When going through the divorce process, you expect tensions to rise and disagreements to move to the forefront. You also expect things to die down post-divorce, thus allowing you to establish a new life with your children.
A parenting agreement can help prevent future arguments with your ex, as it provides both of you with a clear idea of what you should and shouldn’t be doing in regard to how you raise your children.
You can include a variety of terms and conditions in a parenting agreement, with these among the most common:
- Custody: Who will have physical custody of your children? Who will have legal custody? Will you share legal custody? These types of questions should be worked out and included in your parenting agreement.
- Visitation schedule: The non-custodial parent, meaning the parent who doesn’t have physical custody, will rely on a visitation schedule to ensure that they’re able to spend time with their children.
- Schedule for special occasions: Many co-parenting arguments are related to where children will spend special occasions, such as holidays, birthdays and school vacations. Including this in a parenting agreement minimizes the chance of an argument.
Does it require court approval?
Even if you work out the terms of a parenting agreement in mediation, a family law judge must still review it and sign for final approval.
Depending on the circumstances, the judge may request that both individuals attend an informal hearing to prove that they understand the terms and what’s expected of them in the future.
Don’t violate your parenting agreement
As a legally binding court order, violating a parenting agreement is a big deal.

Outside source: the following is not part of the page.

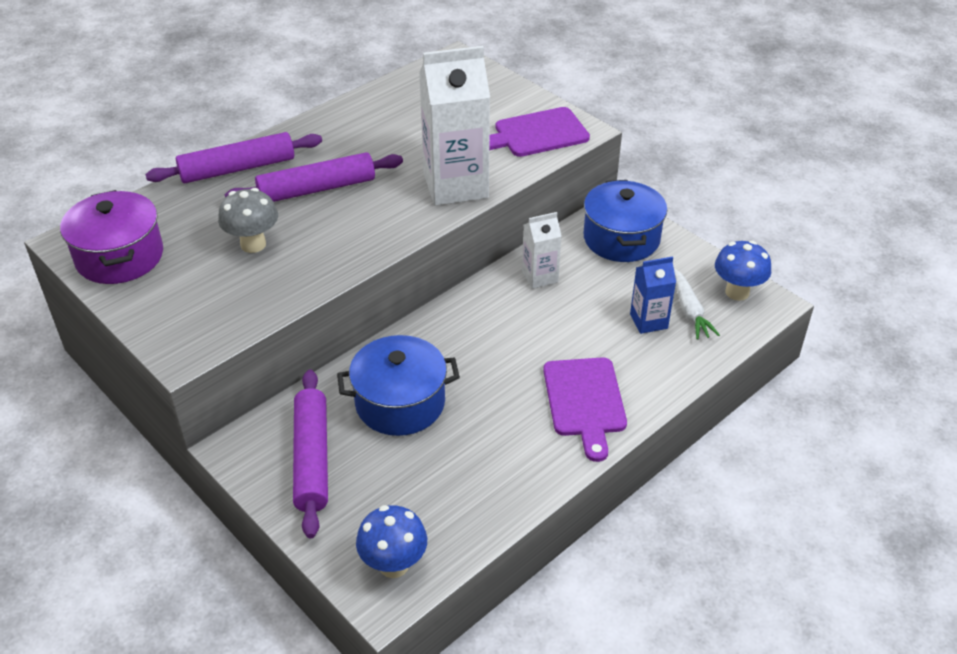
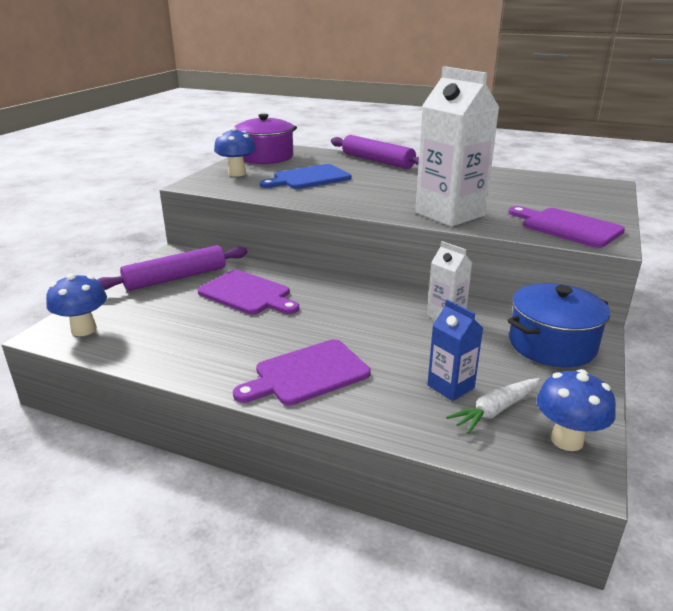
camera: 65 degrees right, 15 degrees down
grey mushroom [218,188,278,253] -> blue cutting board [260,164,352,189]
purple rolling pin [225,152,403,202] -> none
blue pot [337,335,460,436] -> purple cutting board [198,270,299,314]
none -> blue mushroom [214,127,256,177]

For example, if your ex continually fails to return your children after scheduled visits, you could take them to court to enforce the agreement and seek a modification.
It’s a challenge to create a parenting agreement, as both parents want what’s best for them and their children. While negotiation and compromise are necessary, don’t make any decisions that you may regret in the future.
When created in an appropriate manner, a parenting agreement can help prevent future arguments, which allows you to maintain a more stable environment for your children.